A look through the UBC Sexual Health Research Lab website shows that their inclusion criteria varies greatly across studies. Dr. Brotto refers to their research as being on a ‘continuum’, where some studies are specific about genital anatomy; some only require participants to be self-identified women; and some are open to anyone, regardless of gender, sex, or sexual orientation.
“Our research [at the UBC Sexual Health Research Lab] is first and foremost on women’s sexual health, and we’re not ready to abandon that in the same way that WHRI and BC Women’s Hospital are not ready to abandon the ‘W’,” Dr. Brotto explains. To guide decisions about where it’s appropriate to expand inclusion criteria, she suggests going back to the study’s aims and methodology and considering how sex and gender actually fit within them.
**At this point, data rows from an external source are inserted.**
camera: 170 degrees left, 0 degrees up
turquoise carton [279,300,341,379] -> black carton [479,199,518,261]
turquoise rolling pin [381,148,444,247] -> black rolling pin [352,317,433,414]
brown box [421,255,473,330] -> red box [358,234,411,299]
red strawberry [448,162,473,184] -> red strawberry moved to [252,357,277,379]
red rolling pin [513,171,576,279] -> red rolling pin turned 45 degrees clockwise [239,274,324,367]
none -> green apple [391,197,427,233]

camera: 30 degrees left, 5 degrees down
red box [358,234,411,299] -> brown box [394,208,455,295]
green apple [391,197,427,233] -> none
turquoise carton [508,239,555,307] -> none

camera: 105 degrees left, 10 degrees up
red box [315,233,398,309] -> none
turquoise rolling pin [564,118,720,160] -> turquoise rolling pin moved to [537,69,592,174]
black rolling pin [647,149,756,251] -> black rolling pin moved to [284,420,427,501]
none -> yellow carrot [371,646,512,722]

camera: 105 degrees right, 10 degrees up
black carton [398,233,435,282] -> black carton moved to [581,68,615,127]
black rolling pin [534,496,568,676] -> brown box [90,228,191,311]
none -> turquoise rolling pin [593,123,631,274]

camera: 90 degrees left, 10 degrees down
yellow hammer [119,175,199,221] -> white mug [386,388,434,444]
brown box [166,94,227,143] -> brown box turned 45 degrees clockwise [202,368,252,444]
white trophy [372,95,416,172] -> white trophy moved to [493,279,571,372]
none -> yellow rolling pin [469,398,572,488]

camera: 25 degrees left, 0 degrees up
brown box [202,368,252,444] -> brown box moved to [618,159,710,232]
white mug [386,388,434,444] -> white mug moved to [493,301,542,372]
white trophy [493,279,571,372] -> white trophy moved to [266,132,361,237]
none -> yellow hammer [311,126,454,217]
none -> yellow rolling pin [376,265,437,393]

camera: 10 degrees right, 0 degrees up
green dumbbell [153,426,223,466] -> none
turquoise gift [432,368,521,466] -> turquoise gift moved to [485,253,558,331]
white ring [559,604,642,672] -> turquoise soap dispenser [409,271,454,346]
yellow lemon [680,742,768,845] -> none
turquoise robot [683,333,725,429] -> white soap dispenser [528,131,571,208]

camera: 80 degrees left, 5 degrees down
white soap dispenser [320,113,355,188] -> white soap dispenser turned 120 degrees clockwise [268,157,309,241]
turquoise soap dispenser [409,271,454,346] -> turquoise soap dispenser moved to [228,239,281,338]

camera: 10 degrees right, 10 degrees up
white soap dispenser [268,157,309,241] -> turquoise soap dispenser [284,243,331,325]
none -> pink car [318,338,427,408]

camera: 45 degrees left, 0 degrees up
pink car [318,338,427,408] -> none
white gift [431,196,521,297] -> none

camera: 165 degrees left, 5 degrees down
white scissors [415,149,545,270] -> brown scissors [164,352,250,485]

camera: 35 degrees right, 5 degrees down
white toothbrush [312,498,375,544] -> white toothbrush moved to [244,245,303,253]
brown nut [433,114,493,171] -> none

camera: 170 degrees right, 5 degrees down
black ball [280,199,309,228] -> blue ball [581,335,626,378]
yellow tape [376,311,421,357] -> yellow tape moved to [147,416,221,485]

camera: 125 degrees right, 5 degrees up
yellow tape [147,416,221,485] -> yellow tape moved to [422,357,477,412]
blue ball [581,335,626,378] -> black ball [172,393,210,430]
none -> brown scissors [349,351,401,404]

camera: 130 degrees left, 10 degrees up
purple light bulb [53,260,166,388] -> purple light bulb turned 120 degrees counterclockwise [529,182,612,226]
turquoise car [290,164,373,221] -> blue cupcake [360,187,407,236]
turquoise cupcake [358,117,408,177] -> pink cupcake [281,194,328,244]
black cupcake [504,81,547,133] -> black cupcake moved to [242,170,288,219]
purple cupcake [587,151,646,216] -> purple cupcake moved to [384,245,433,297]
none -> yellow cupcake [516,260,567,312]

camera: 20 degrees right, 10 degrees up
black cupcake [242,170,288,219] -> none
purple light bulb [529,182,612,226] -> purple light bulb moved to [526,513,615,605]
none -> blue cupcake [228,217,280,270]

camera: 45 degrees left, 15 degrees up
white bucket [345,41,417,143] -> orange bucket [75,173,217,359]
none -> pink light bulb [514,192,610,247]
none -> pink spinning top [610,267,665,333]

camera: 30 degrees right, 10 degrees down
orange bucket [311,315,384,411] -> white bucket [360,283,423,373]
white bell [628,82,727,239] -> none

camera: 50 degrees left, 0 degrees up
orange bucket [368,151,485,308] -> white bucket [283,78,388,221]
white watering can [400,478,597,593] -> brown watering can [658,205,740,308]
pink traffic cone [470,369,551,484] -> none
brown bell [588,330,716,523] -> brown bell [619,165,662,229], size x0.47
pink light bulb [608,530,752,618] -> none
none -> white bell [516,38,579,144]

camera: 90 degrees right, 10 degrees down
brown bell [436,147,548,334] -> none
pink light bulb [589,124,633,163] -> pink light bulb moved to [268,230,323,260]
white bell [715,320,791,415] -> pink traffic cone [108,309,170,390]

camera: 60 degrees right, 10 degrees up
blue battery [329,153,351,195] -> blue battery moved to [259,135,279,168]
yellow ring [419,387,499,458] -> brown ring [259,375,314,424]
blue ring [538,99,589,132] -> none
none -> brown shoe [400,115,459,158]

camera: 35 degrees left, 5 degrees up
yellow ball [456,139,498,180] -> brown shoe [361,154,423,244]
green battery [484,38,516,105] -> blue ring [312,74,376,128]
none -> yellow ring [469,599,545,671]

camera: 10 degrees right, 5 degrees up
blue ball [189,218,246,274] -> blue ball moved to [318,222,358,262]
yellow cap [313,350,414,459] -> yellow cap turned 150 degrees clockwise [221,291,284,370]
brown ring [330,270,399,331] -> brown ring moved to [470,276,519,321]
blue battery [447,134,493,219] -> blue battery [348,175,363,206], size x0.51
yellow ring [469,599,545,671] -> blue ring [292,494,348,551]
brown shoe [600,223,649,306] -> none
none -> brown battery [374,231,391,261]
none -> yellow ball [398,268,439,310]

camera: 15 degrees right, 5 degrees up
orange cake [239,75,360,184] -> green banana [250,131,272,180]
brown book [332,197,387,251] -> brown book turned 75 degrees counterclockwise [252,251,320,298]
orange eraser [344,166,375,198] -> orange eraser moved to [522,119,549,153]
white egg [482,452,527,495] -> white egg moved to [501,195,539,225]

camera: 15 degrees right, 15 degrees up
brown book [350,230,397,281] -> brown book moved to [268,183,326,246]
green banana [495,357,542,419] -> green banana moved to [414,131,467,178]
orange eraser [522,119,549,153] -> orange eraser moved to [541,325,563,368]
“Sometimes inclusion/exclusion criteria have to map directly onto the research question and measures and instrumentation that we have,” she explains, referencing some of her lab’s studies that look at sexual psychophysiological response as a main outcome. In those cases, genital anatomy is an important criterion, as a vaginal photoplethysmograph can only be used with individuals who have a vagina. But, for studies where anatomy is not important, Dr. Brotto emphasizes that they have taken measures to ensure that criteria are as inclusive as possible.
“It’s simply not okay to just be doing binary, exclusive research.”
To facilitate a more inclusive approach to research, Dr. Brotto also looks to a community advisory board for input. The group was initially formed in response to online criticism toward her lab’s binary approach to research on asexuality. She recognized this as an opportunity for a collaborative solution, and invited some of the people who spoke out to join her team.
“I don’t know that there is a suitable replacement [to an advisory board] when you want to understand the experiences of that group,” she says. “There are always ways to seek input from those representatives.”
If you are stuck wondering how to form an advisory board, Dr. Brotto suggests reaching out to your academic societies. For example, the Canadian Psychological Association has a section dedicated to LGBTQ Psychology and Practice in Canada, which could be a great starting point for advice and resources for researchers in that field. The BC Support Unit can also be a wonderful resource.
Working toward inclusive research means interrogating every step of the research process, from study design and recruitment, through to knowledge dissemination and implementation. Dr. Brotto suggests that research institutes – like WHRI – could work to develop a registry of people who might be able to work on advisory boards to help guide some of these decisions.
“I could take it a step further and say that the onus should be on our funding bodies…I’d love to see CIHR start to require – where possible, and where appropriate – steps toward oversampling, for example. And I’d like to see journal editors similarly prioritizing the papers that do that, and no longer rejecting papers because they have a large sample of cis people and only five non-cis people…It’s not okay. It’s unethical.
“We’ve got a long way to go, but if it is enforced by some of those sources – like where we publish, like where we get money from – then maybe researchers will start to take it a bit more seriously.”